Collected data entries:
● ● ● ● ●

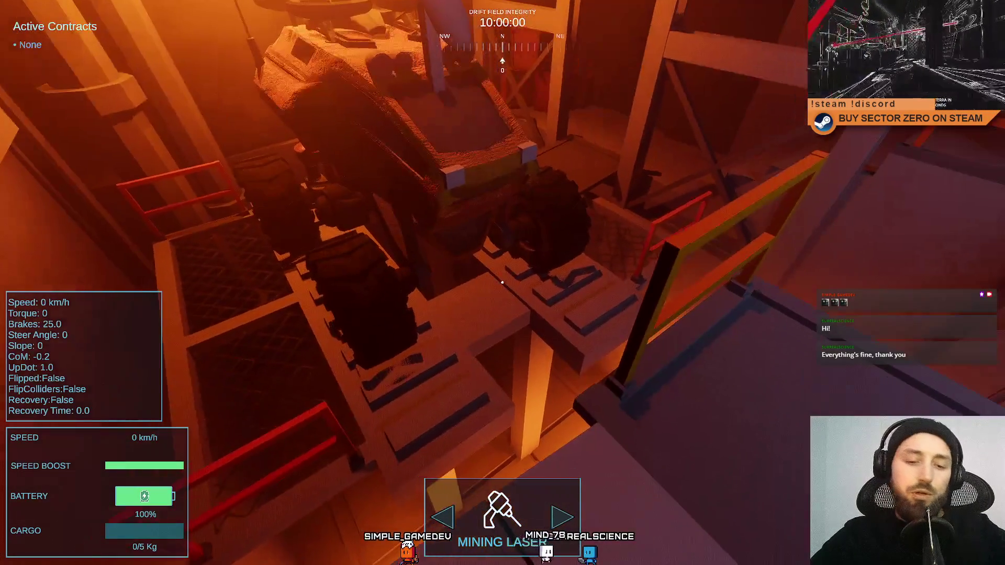
key(F11)
key(Escape)
key(Escape)
key(Escape)
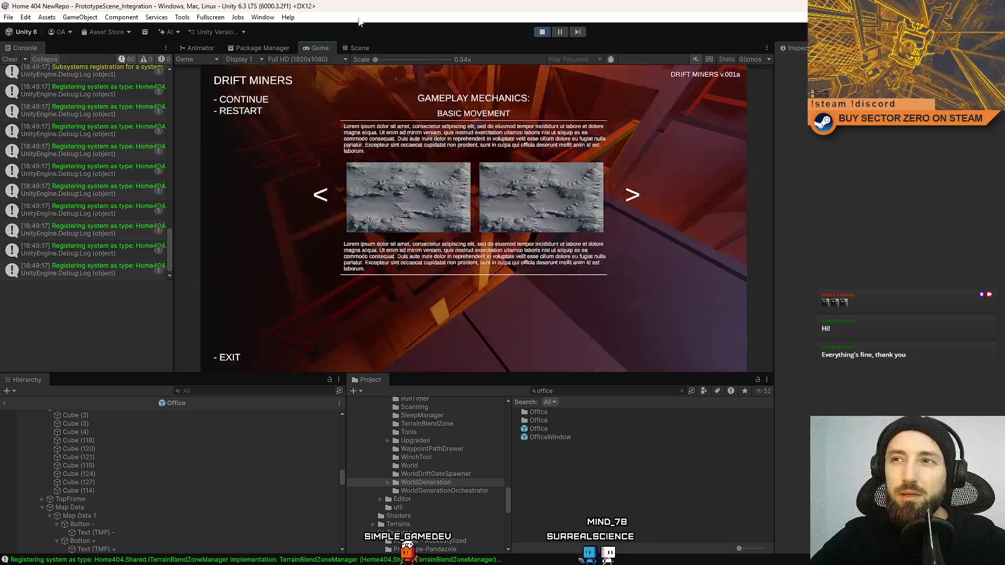
In the Scene view, fly into the office interior, select CAR LIFT, and orbit to look down
click(355, 48)
mouse_move(633, 164)
mouse_down()
mouse_move(539, 183)
mouse_move(441, 172)
mouse_move(385, 243)
mouse_up()
click(385, 246)
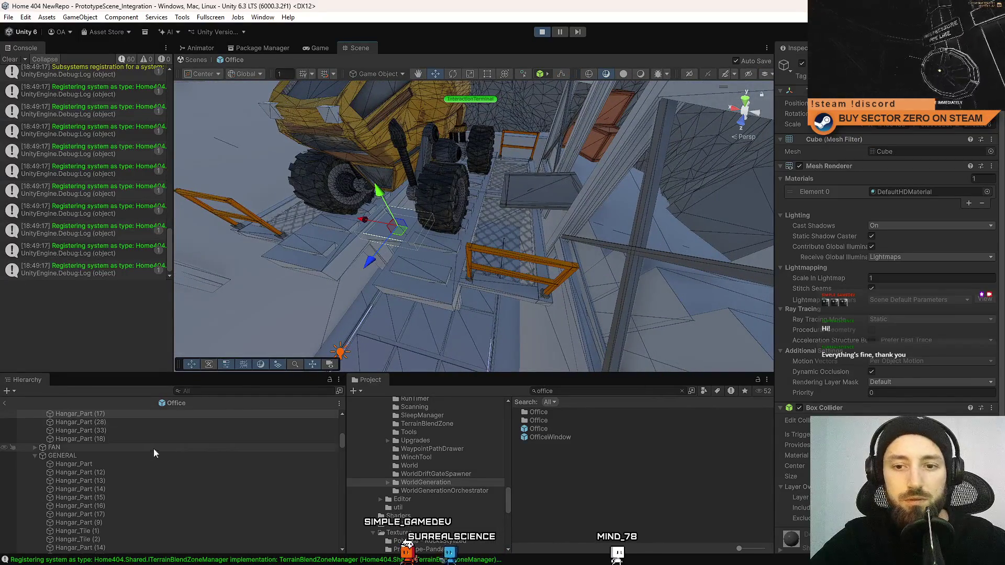
scroll(141, 463, up, 10)
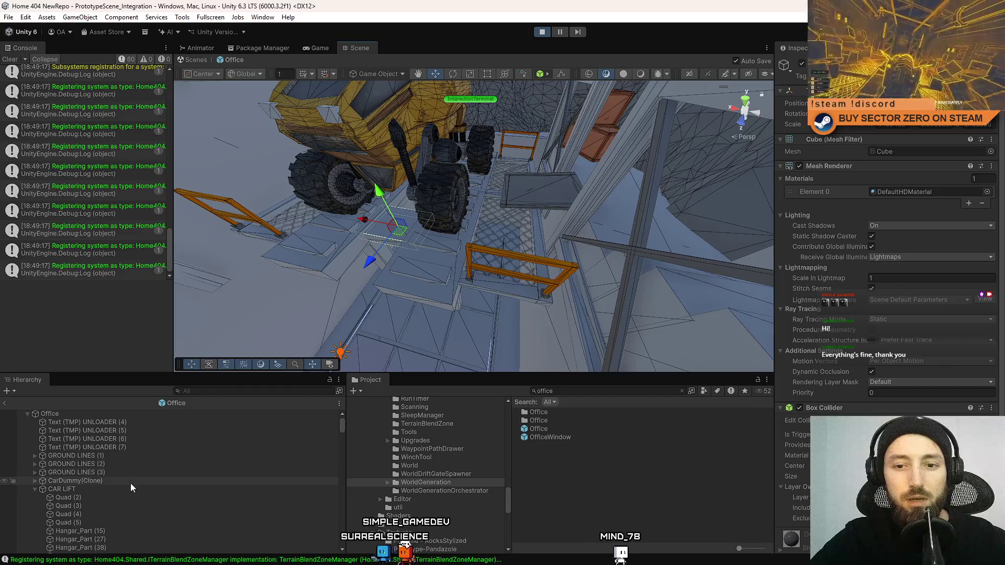
click(125, 488)
mouse_move(471, 220)
mouse_down()
mouse_move(601, 207)
mouse_move(525, 262)
mouse_move(601, 245)
mouse_up()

● ● ● ● ●

Exercise goal: Output all the entries above verbatim, please. No images.

Written response:
key(F11)
key(Escape)
key(Escape)
key(Escape)
In the Scene view, fly into the office interior, select CAR LIFT, and orbit to look down
click(355, 48)
mouse_move(633, 164)
mouse_down()
mouse_move(539, 183)
mouse_move(441, 172)
mouse_move(385, 243)
mouse_up()
click(385, 246)
scroll(141, 463, up, 10)
click(125, 488)
mouse_move(471, 220)
mouse_down()
mouse_move(601, 207)
mouse_move(525, 262)
mouse_move(601, 245)
mouse_up()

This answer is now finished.